Psychological limitations

The intensity of how people manifest their emotions, as well as the content of an emotional reaction itself, depends on many factors: temper, upbringing, education, age, social status etc. People react to stress in different ways: one falls into a stupor, another goes into hysterics, another retains a neutral expression etc. A person can change emotions to the opposite within a short time, reacting to a telephone conversation or to a random poster. The cameras will also record different background emotions depending on where they were installed. This confirms the importance of linking the system to the case.

The emotion recognition system will work well with those offenders who act spontaneously – for example, in an accidental fight provoked by rudeness. But in case of a planned crime, when an offender controls themselves well, mistakes are possible.

The very fact that people will be aware that emotion recognition systems are used to monitor crowds will make people more careful about expressing their emotions.

Facial expressions

Wrinkles and overall facial structure (especially at a certain age) may form a so-called ‘mask’ typical for a particular emotion that appears even in a neutral state. It may have nothing to do with a person’s current emotional state, but rather with their lifestyle, age, sagging muscles (e.g. in the corners of a mouth) etc. A neural network may mistake such a ‘mask’ for a true emotion. Insufficient lighting, low resolution of cameras or their improper location can also significantly increase the probability of error.

Ethical and legal issues

The control over people’s emotions by law enforcement and security services erases the personal boundaries and infringes upon international human rights.

The fundamental legal principle – the presumption of innocence. A person can fall under suspicion only because they have the ‘wrong’ facial expression, while they did not even think about violating the law. This was noted by ARTICLE 19, which released a report in January 2021 on the use of multimodal emotion recognition systems by Chinese law enforcement agencies and commercial structures.

If emotion recognition systems work in commercial enterprises, this can lead to psychological stress and burnout – as well as other methods of control.

Limitations of standardisation and replication

Each variant of the commercial deployment is tied to a specific business case and, most likely, another enterprise will not be able to use it without serious reconfiguration. Monitored emotions, their intensity, recognition accuracy, interpretation of results – all these characteristics of the system vary from implementation to implementation. Therefore, for now we are talking about developing customised solutions only. Sometimes it has commercial potential, but more often it doesn’t.
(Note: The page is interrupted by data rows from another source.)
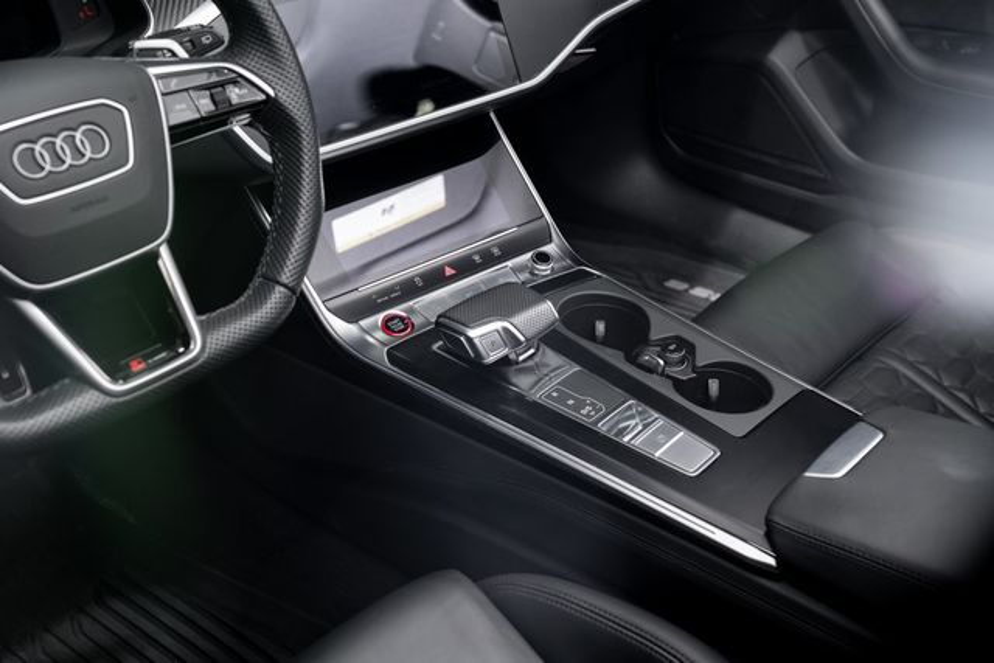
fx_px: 1270
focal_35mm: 46
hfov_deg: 42.7
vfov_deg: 29.3
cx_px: 497
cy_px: 332
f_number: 5.6
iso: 250
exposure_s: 1/160
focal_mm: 46
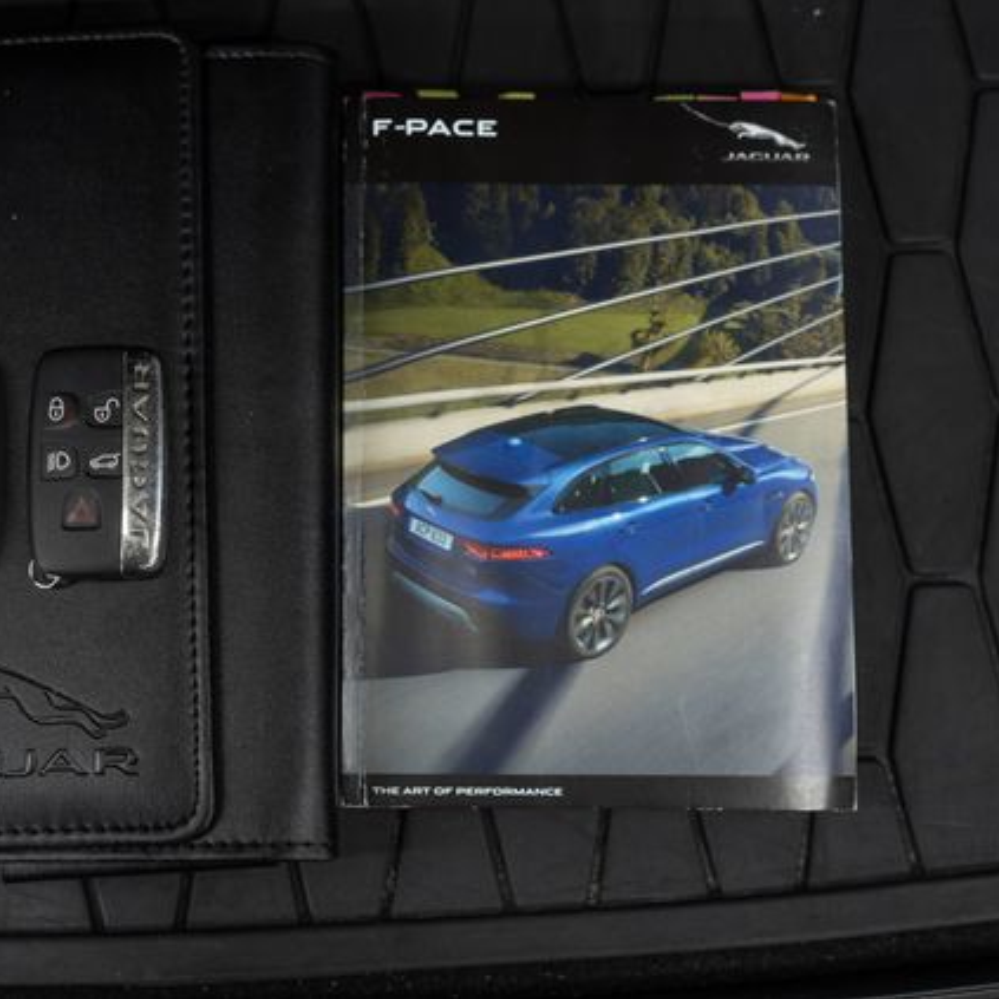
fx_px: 1763
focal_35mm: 54
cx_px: 290
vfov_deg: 31.6
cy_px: 497
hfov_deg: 31.2
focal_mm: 28
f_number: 3.2
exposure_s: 1/40
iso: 400
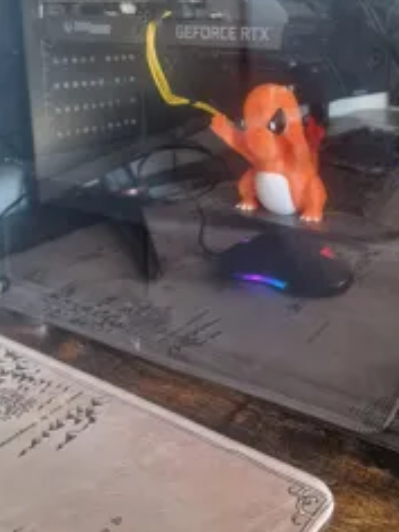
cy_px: 108
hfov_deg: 36.3
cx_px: 280
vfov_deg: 45.5
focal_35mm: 39
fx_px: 599
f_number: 1.8
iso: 640
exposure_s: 1/33
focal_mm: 6.4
Will it make its mark in the future?

The widespread use of multimodal emotion recognition systems raises serious ethical and legal issues. On the other hand, such systems require significant computing power and technical equipment, and therefore are extremely expensive and are of no interest to either private customers or the public sector.
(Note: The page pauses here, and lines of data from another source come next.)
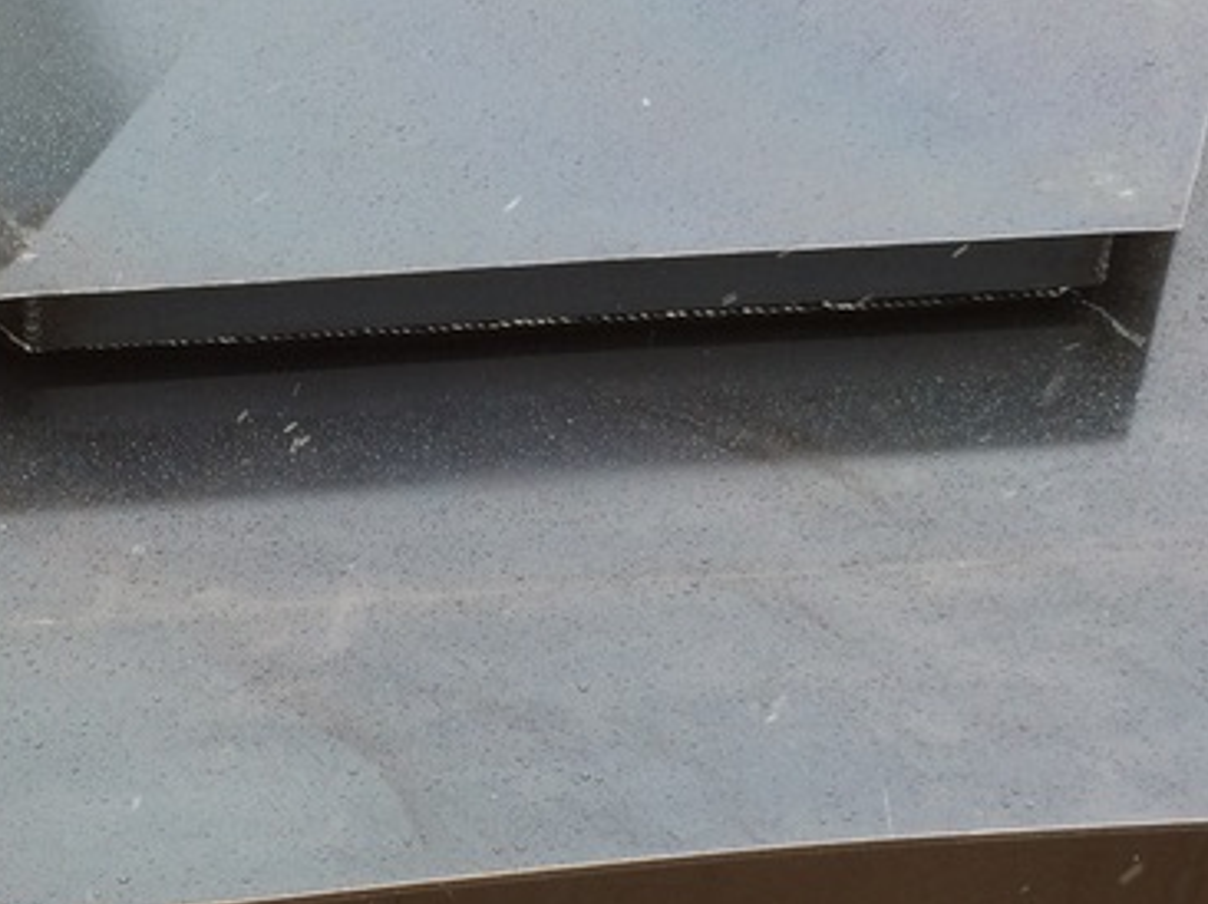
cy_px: 363
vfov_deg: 17.5
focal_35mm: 84
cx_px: 271
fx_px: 2929
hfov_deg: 23.0
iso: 32
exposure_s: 1/206
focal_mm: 4.12
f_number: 2.2
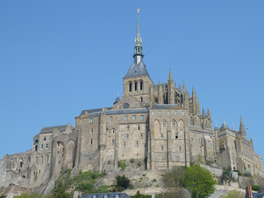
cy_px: 99
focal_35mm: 63
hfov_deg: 30.7
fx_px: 480
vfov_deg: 23.3
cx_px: 132
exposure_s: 1/400
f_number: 5
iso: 80
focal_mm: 10.3
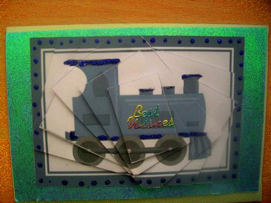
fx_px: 251
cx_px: 136
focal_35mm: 32
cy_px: 102
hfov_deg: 56.8
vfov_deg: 44.2
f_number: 2.9
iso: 160
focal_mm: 5.7
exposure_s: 1/8
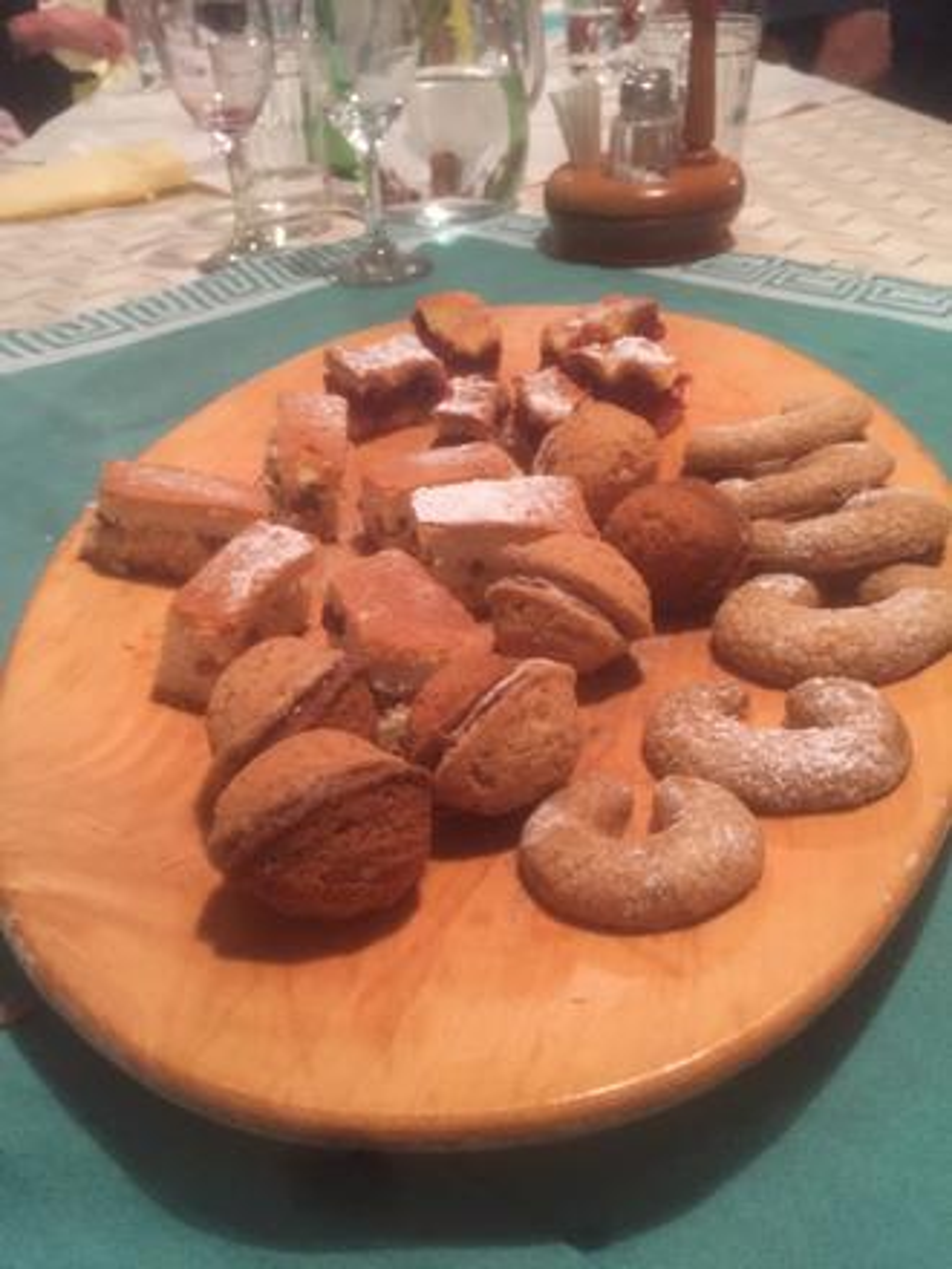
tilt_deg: -33.6
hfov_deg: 48.2
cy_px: 634
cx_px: 476
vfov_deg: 61.7
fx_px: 1063
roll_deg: +2.2
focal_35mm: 29
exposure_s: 1/20
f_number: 2.2
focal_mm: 4.15
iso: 250
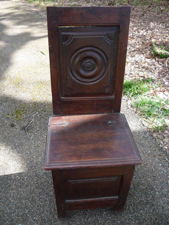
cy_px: 112
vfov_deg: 60.0
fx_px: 195
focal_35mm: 30
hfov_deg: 46.8
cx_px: 84
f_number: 3.5
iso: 100
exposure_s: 1/100
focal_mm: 5.2
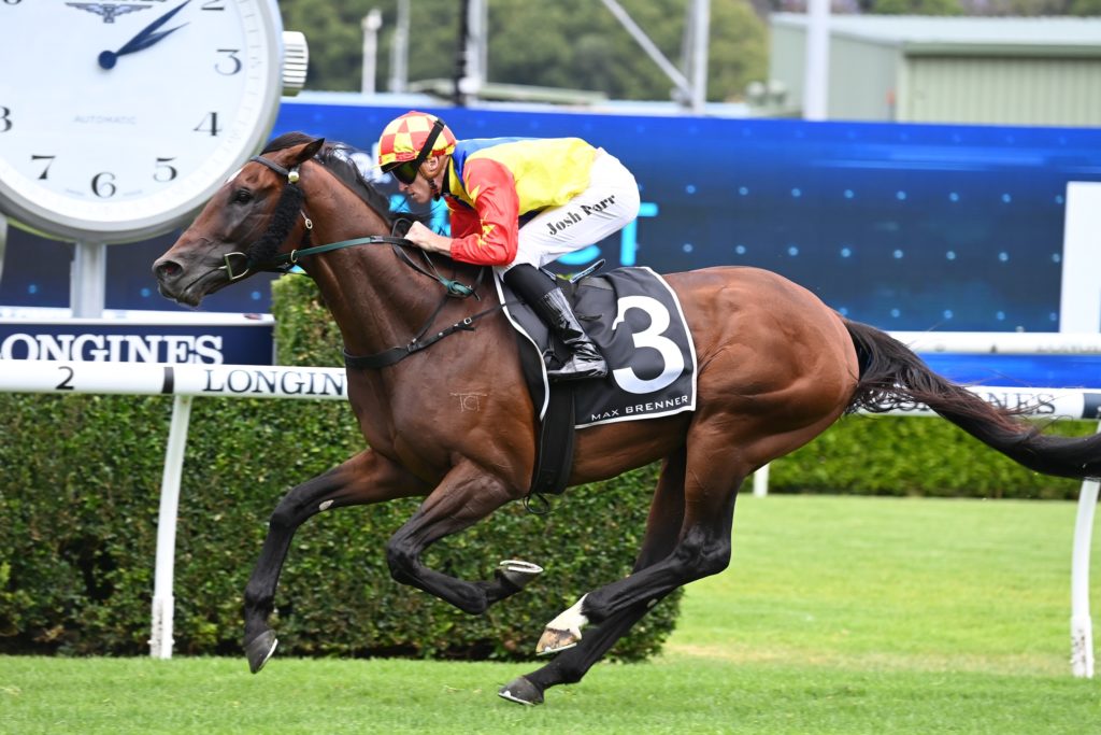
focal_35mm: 260
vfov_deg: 5.3
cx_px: 550
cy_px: 368
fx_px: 7952
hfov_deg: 7.9
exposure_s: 1/1600
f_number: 5.6
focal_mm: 260
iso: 1250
Emotion recognition systems, which are already common in marketing and the gaming industry, are not actively used in security. Currently, it is a product of ‘individual tailoring’ for specific requirements and scenarios. In addition, because of the specificity of facial reactions, the accuracy of such systems remains low.

The use of emotion recognition systems in security is still an open question. Such systems will become in demand when the commercial effect of their implementation will surpass the costs of development, installation and configuration.

Emotion recognition and security

Emotion recognition is expected to reduce the number of crimes and protect citizens. It’s already been used with some success in Chinese Smart Cities.

A system of CCTV cameras along with other equipment were connected to police servers, recording voice, body temperature, and movements of people coming into view. Such a multimodal system quite accurately identifies and indicates the source of a potential threat. In some locations (for example, in elevators) it helped to get rid of violations. However, this method recognises not simply emotions, but whole patterns of human behaviour.